# Changing from Sibelius to??



## Ricgus3 (Sep 29, 2021)

Hi! I work at a music high school where I teach orchestration and composing. In our final year students gets to write their own piece for our symphonic orchestra. We have used Sibelius a number of years now but the subscription model Sibelius has now is not sustainable for our school with needing to pay each year a large sum. 

So I have been asked to look around for alternatives.
—————-
What it needs to be able to do:

Handle a full orchestra template for note writing.

Having okay sounds (not general midi) as our students are more sensitive about how it sounds in the computer

Being able to produce good layout for a real orchestra.

————-

I have been looking at Dorico and am currently trying out the pro 30 trial. Anything else to look out for other than Finale?


----------



## Daryl (Sep 29, 2021)

All of my stuff is in Dorico. I use Sibelius for clients who ask for it. There are still a few things that Sibelius does better, but Dorico is way ahead in others, so it's a trade off. In time Dorico will improve, but Sibelius is nearing the end of what can be done, I suspect.


----------



## Ricgus3 (Sep 29, 2021)

Daryl said:


> All of my stuff is in Dorico. I use Sibelius for clients who ask for it. There are still a few things that Sibelius does better, but Dorico is way ahead in others, so it's a trade off. In time Dorico will improve, but Sibelius is nearing the end of what can be done, I suspect.

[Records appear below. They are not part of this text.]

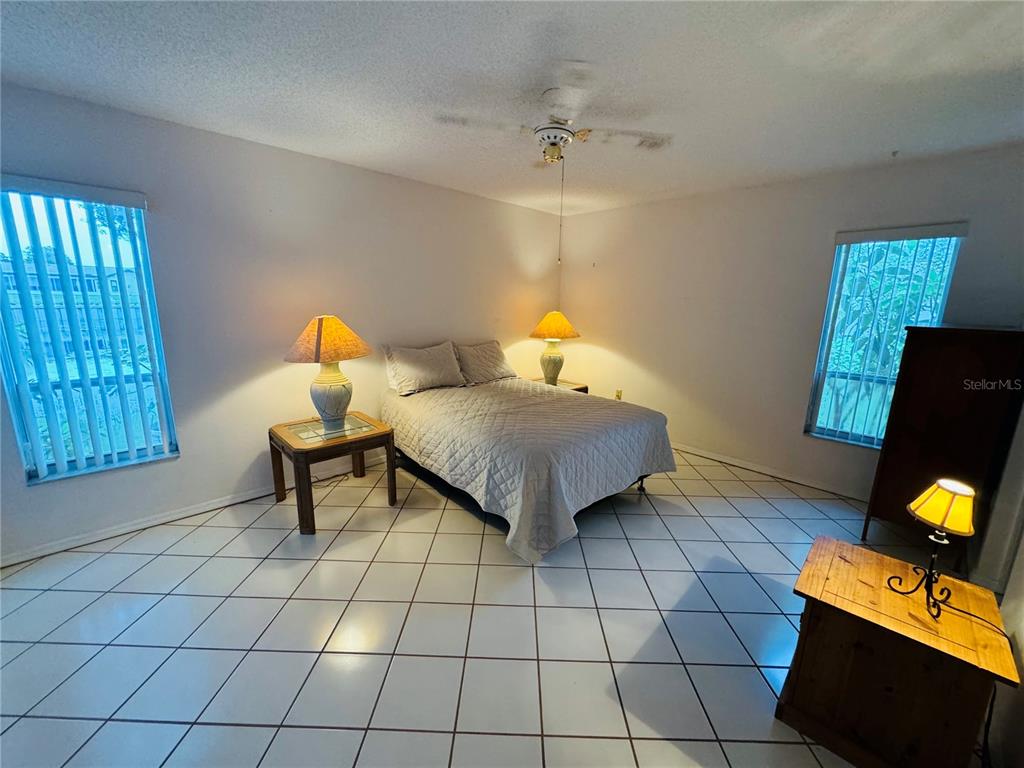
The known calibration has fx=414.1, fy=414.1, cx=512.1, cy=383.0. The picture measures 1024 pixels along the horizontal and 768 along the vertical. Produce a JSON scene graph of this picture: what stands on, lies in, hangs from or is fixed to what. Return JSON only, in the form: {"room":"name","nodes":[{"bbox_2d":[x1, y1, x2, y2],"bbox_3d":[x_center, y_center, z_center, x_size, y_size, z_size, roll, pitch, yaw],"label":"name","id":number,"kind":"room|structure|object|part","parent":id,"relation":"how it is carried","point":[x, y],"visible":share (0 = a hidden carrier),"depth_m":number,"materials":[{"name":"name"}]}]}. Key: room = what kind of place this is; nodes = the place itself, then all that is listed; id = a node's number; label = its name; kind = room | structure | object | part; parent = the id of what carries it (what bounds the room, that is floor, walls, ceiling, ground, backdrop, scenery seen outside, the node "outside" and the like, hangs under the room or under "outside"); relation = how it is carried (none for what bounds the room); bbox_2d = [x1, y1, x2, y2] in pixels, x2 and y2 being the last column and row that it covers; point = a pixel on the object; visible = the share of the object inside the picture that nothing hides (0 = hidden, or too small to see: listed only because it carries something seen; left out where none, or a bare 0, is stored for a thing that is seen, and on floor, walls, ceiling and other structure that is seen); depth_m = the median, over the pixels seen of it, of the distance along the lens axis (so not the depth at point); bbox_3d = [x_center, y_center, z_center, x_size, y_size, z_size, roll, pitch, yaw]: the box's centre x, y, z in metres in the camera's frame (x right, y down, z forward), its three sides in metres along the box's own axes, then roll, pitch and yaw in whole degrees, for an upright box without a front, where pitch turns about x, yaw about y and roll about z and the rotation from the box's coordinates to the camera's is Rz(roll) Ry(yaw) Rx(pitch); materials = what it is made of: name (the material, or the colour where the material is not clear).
{"room":"bedroom","nodes":[
{"label":"bedroom","id":0,"kind":"room"},
{"bbox_2d":[0,80,565,564],"bbox_3d":[-1.397,-0.483,3.416,5.613,2.462,0.162,-11,17,-43],"label":"left wall","id":1,"kind":"structure","parent":0,"point":[454,194],"depth_m":2.87,"materials":[{"name":"paint"}]},
{"bbox_2d":[0,182,176,484],"bbox_3d":[-2.512,-0.249,2.358,0.737,1.577,0.113,-11,17,-43],"label":"left window","id":2,"kind":"structure","parent":1,"relation":"in","point":[11,394],"depth_m":2.41,"materials":[{"name":"blue"}]},
{"bbox_2d":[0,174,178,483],"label":"vertical blind","id":3,"kind":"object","parent":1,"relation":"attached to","point":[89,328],"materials":[{"name":"white plastic"}]},
{"bbox_2d":[0,450,392,568],"bbox_3d":[-1.534,0.738,3.458,4.796,0.079,0.014,-11,17,-43],"label":"baseboard","id":4,"kind":"structure","parent":1,"relation":"attached to","point":[213,506],"depth_m":2.69,"materials":[{"name":"white paint"}]},
{"bbox_2d":[0,441,989,767],"bbox_3d":[-0.013,1.131,2.150,5.399,0.103,4.475,-11,17,-43],"label":"tile floor","id":5,"kind":"structure","parent":0,"point":[255,734],"depth_m":1.88,"materials":[{"name":"tile"}]},
{"bbox_2d":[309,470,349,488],"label":"power cord","id":6,"kind":"object","parent":5,"relation":"on","point":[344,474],"visible":0.6,"depth_m":3.36,"materials":[{"name":"black plastic"}]},
{"bbox_2d":[268,410,397,534],"bbox_3d":[-1.281,0.597,2.978,0.692,0.566,0.649,-11,17,-43],"label":"nightstand","id":7,"kind":"object","parent":5,"relation":"on","point":[369,435],"visible":0.94,"depth_m":2.80,"materials":[{"name":"brown wood"}]},
{"bbox_2d":[282,315,372,426],"bbox_3d":[-1.293,-0.089,2.934,0.556,0.785,0.553,-11,17,-43],"label":"table lamp","id":8,"kind":"object","parent":7,"relation":"on","point":[327,405],"visible":0.99,"depth_m":2.82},
{"bbox_3d":[-1.282,-0.307,2.867,0.615,0.285,0.563,5,13,20],"label":"lamp shade","id":9,"kind":"part","parent":8,"relation":"part of","materials":[{"name":"orange fabric"}]},
{"bbox_3d":[-1.317,0.054,3.022,0.331,0.434,0.335,5,13,21],"label":"lamp base","id":10,"kind":"part","parent":8,"relation":"part of","materials":[{"name":"white ceramic"}]},
{"bbox_2d":[380,354,677,561],"bbox_3d":[0.014,0.293,3.447,1.765,1.042,2.211,-11,17,-43],"label":"bed","id":11,"kind":"object","parent":5,"relation":"on","point":[573,403],"visible":0.98,"depth_m":2.82,"materials":[{"name":"beige fabric"}]},
{"bbox_2d":[383,341,464,395],"bbox_3d":[-0.767,-0.147,3.684,0.709,0.394,0.298,-11,17,-43],"label":"pillow","id":12,"kind":"object","parent":11,"relation":"on","point":[412,373],"visible":1,"depth_m":3.57,"materials":[{"name":"fabric"}]},
{"bbox_2d":[454,340,517,384],"bbox_3d":[-0.286,-0.219,4.144,0.688,0.381,0.309,-11,17,-43],"label":"pillow","id":13,"kind":"object","parent":11,"relation":"on","point":[495,360],"visible":0.92,"depth_m":4.04,"materials":[{"name":"fabric"}]},
{"bbox_2d":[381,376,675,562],"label":"bedspread","id":14,"kind":"object","parent":11,"relation":"on","point":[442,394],"visible":0.77,"depth_m":2.82,"materials":[{"name":"fabric"}]},
{"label":"bed leg","id":15,"kind":"part","parent":11,"relation":"part of","materials":[{"name":"metal"}]},
{"bbox_2d":[530,378,586,392],"bbox_3d":[0.436,0.275,4.700,0.602,0.534,0.544,-11,17,-43],"label":"nightstand","id":16,"kind":"object","parent":5,"relation":"on","point":[569,386],"visible":0.13,"depth_m":4.63,"materials":[{"name":"brown wood"}]},
{"bbox_2d":[529,310,580,386],"bbox_3d":[0.443,-0.384,4.535,0.530,0.819,0.530,-11,17,-43],"label":"table lamp","id":17,"kind":"object","parent":16,"relation":"on","point":[554,364],"visible":0.99,"depth_m":4.42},
{"bbox_3d":[0.401,-0.234,4.574,0.299,0.437,0.293,-11,17,-43],"label":"lamp base","id":18,"kind":"part","parent":17,"relation":"part of","materials":[{"name":"ceramic"}]},
{"bbox_3d":[0.441,-0.631,4.477,0.599,0.273,0.594,-11,17,-43],"label":"lamp shade","id":19,"kind":"part","parent":17,"relation":"part of","materials":[{"name":"orange fabric"}]},
{"bbox_2d":[777,536,1019,767],"bbox_3d":[1.306,0.989,1.478,0.494,0.530,0.521,-11,17,-43],"label":"wooden chest","id":20,"kind":"object","parent":5,"relation":"on","point":[863,553],"visible":0.96,"depth_m":1.33,"materials":[{"name":"brown wood"}]},
{"bbox_2d":[890,478,975,620],"bbox_3d":[1.365,0.523,1.333,0.202,0.448,0.193,-2,13,-15],"label":"table lamp","id":21,"kind":"object","parent":20,"relation":"on","point":[946,517],"visible":0.99,"depth_m":1.29,"materials":[{"name":"metal"}]},
{"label":"lamp base","id":22,"kind":"part","parent":21,"relation":"part of","materials":[{"name":"black metal"}]},
{"bbox_3d":[1.401,0.393,1.348,0.198,0.136,0.185,-2,13,-15],"label":"lampshade","id":23,"kind":"part","parent":21,"relation":"part of","materials":[{"name":"yellow fabric"}]},
{"bbox_2d":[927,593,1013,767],"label":"power cord","id":24,"kind":"object","parent":21,"relation":"attached to","point":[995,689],"visible":0.67,"depth_m":1.36,"materials":[{"name":"black plastic"}]},
{"bbox_2d":[863,326,1023,569],"bbox_3d":[2.674,0.346,2.587,0.735,1.387,0.461,-11,17,-43],"label":"wooden cabinet","id":25,"kind":"object","parent":5,"relation":"on","point":[946,373],"visible":0.85,"depth_m":2.34,"materials":[{"name":"brown wood"}]},
{"bbox_2d":[0,0,1023,218],"bbox_3d":[0.088,-1.343,1.530,5.331,0.111,4.475,-11,17,-43],"label":"ceiling","id":26,"kind":"structure","parent":0,"point":[302,143],"depth_m":1.85,"materials":[{"name":"white paint"}]},
{"bbox_2d":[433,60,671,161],"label":"ceiling fan","id":27,"kind":"object","parent":26,"relation":"hanging from","point":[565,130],"visible":0.99,"depth_m":1.99,"materials":[{"name":"white metal"}]},
{"bbox_2d":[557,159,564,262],"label":"pull chain","id":28,"kind":"object","parent":27,"relation":"hanging from","point":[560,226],"visible":0.96,"depth_m":2.22,"materials":[{"name":"metal"}]},
{"bbox_2d":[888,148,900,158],"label":"ceiling hook","id":29,"kind":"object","parent":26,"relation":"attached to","point":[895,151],"visible":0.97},
{"bbox_2d":[550,141,1023,502],"bbox_3d":[1.997,-0.494,3.829,0.160,2.475,4.065,-11,17,-43],"label":"right wall","id":30,"kind":"structure","parent":0,"point":[632,209],"depth_m":3.61,"materials":[{"name":"paint"}]},
{"bbox_2d":[614,389,622,399],"bbox_3d":[1.205,0.129,4.710,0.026,0.121,0.074,-11,17,-43],"label":"wall socket","id":31,"kind":"object","parent":30,"relation":"attached to","point":[618,396],"visible":0.87,"depth_m":4.70,"materials":[{"name":"metal"}]},
{"bbox_2d":[669,441,868,500],"bbox_3d":[2.002,0.718,3.953,0.016,0.077,3.930,-11,17,-43],"label":"baseboard","id":32,"kind":"structure","parent":30,"relation":"attached to","point":[728,461],"depth_m":3.63,"materials":[{"name":"white paint"}]},
{"bbox_2d":[806,226,965,448],"bbox_3d":[2.725,-0.281,3.100,0.104,1.602,0.660,-11,17,-43],"label":"right window","id":33,"kind":"structure","parent":30,"relation":"in","point":[830,300],"depth_m":3.17,"materials":[{"name":"blue glass"}]},
{"bbox_2d":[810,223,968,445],"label":"vertical blind","id":34,"kind":"object","parent":30,"relation":"attached to","point":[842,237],"visible":0.82,"depth_m":3.02,"materials":[{"name":"white plastic"}]},
{"bbox_2d":[973,399,1023,767],"bbox_3d":[1.540,0.152,0.931,4.609,2.495,0.156,-11,17,-43],"label":"right wall","id":35,"kind":"structure","parent":0,"point":[1020,633],"depth_m":1.79,"materials":[{"name":"white paint"}]},
{"label":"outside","id":36,"kind":"structure","parent":0,"visible":0},
{"bbox_2d":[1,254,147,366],"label":"building","id":37,"kind":"structure","parent":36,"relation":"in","point":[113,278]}
]}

Thanks! How do you find dorico to handle layout for orchestral template. Right now I am having trouble finding how to show the “transposing key”, everything is in C, even the horns and clarinets etc. In Sibelius there is a big button in the home menu that shows the key the player uses. 

When printing/exporting in Dorico, does it show the correct key for the player parts?


----------



## d.healey (Sep 29, 2021)

Musescore, every student can have a copy.


----------



## Ricgus3 (Sep 29, 2021)

d.healey said:


> Musescore, every student can have a copy.


Never really got into the workflow of musescore. Felt clunky compare to Sibelius for me. Of course it is because I am used to Sibelius. Can musescore handle full orchestral writing?


----------



## youngpokie (Sep 29, 2021)

Ricgus3 said:


> Right now I am having trouble finding how to show the “transposing key”, everything is in C, even the horns and clarinets etc.


You can assign separate concert and transposing keys for an instrument and toggle which of these options gets displayed, per layout. 

There's a whole section in the manual that shows all the different options:

Layouts with clef/transposition overrides


----------



## sinkd (Sep 29, 2021)

Ricgus3 said:


> When printing/exporting in Dorico, does it show the correct key for the player parts?


If you mean does Dorico print the parts in the correct key (transposed) for the instrumentalist, then yes. No sweat.


----------



## d.healey (Sep 29, 2021)

Ricgus3 said:


> Felt clunky compare to Sibelius for me


Everything does, Sibelius has a very good workflow. But we tend to be biased towards what we're familiar with.


Ricgus3 said:


> Can musescore handle full orchestral writing?


Of course! The sounds are what let it down compared to scorewriters that come with high quality sample libraries. You (and your students) can see many examples created with Musescore here - https://musescore.com/


----------



## Daryl (Sep 30, 2021)

Ricgus3 said:


> Thanks! How do you find dorico to handle layout for orchestral template. Right now I am having trouble finding how to show the “transposing key”, everything is in C, even the horns and clarinets etc. In Sibelius there is a big button in the home menu that shows the key the player uses.
> 
> When printing/exporting in Dorico, does it show the correct key for the player parts?


Yes can have either transposing on non transposing score. That's easy to change. Layouts/Players then there is a checkbox for transposing or not transposing

By default, the parts are always transposing, but again, you can change it manually in Layout, if you wish.


----------



## Bollen (Oct 2, 2021)

I'm surprised @Daniel S. Hasn't popped in here to peddle his program, but I would say Dorico used with Noteperformer would definitely have you covered in everything you need.

I'm a big fan and supporter of Musescore, but it's not on the same lever at all and nice looking scores are a chore to achieve.


----------



## JJP (Oct 2, 2021)

Either Dorico or Finale paired with Noteperformer will get you excellent results for your needs. Check the academic site license options for all three programs.


----------